#### TASK SET:
**a)** In the @contextmanager page, what kind of functions does the decorator use to create context managers?
**b)** From the @contextmanager page, reproduce the passage that begins at the words "set_setting(name, old_value)" and stops after "get_setting(name): return settings.get(name)".
**c)** Name every function that the @contextmanager page defines with the def keyword.

[begin PAGE TEXT]

Creating Context Managers with @contextmanager

The @contextmanager decorator provides a simpler way to create context managers using generator functions.

from contextlib import contextmanager

@contextmanager
def temporary_setting(name, value):
    """Temporarily change a setting, then restore it"""

    # Setup (before yield = __enter__)
    old_value = get_setting(name)
    set_setting(name, value)
    print(f"Setting {name} = {value}")

    try:
        yield  # This is where the 'with' block executes
    finally:
        # Cleanup (after yield = __exit__)
        set_setting(name, old_value)
        print(f"Restored {name} = {old_value}")


# Mock functions for example
settings = {'debug': False}
def get_setting(name): return settings.get(name)
def set_setting(name, value): settings[name] = value
# Using the decorator-based context manager
with temporary_setting('debug', True):
    print(f"Debug is: {get_setting('debug')}")
    # Do work with debug enabled

print(f"After context: {get_setting('debug')}")

# Output:
# Setting debug = True
# Debug is: True
# Restored debug = False
# After context: False

Exception Handling in Context Managers

Context managers can handle exceptions that occur within the with block.

[end PAGE TEXT]
[begin MATERIAL PROVIDED]

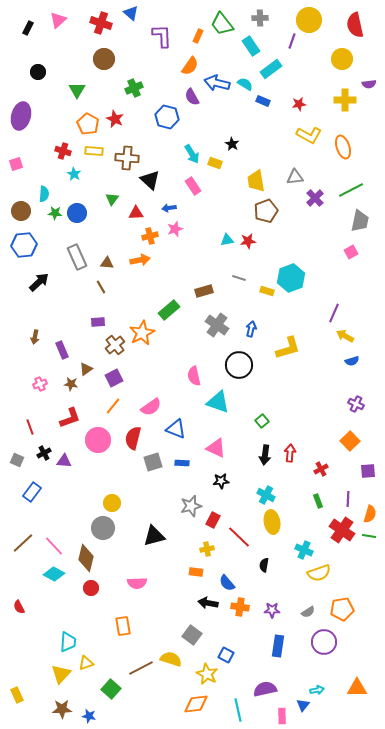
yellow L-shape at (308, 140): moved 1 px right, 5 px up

[end MATERIAL PROVIDED]
[begin MATERIAL PROVIDED]

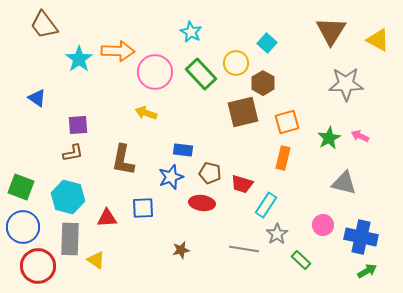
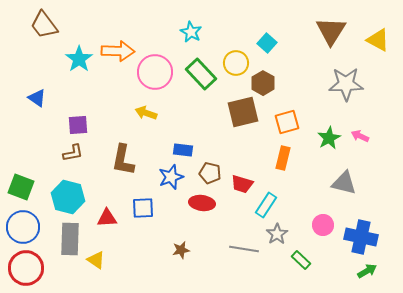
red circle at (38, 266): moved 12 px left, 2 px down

[end MATERIAL PROVIDED]

#### COMPLETED EXERCISE:
**a)** Generator functions.

**b)**
set_setting(name, old_value)
        print(f"Restored {name} = {old_value}")


# Mock functions for example
settings = {'debug': False}
def get_setting(name): return settings.get(name)

**c)** temporary_setting, get_setting, set_setting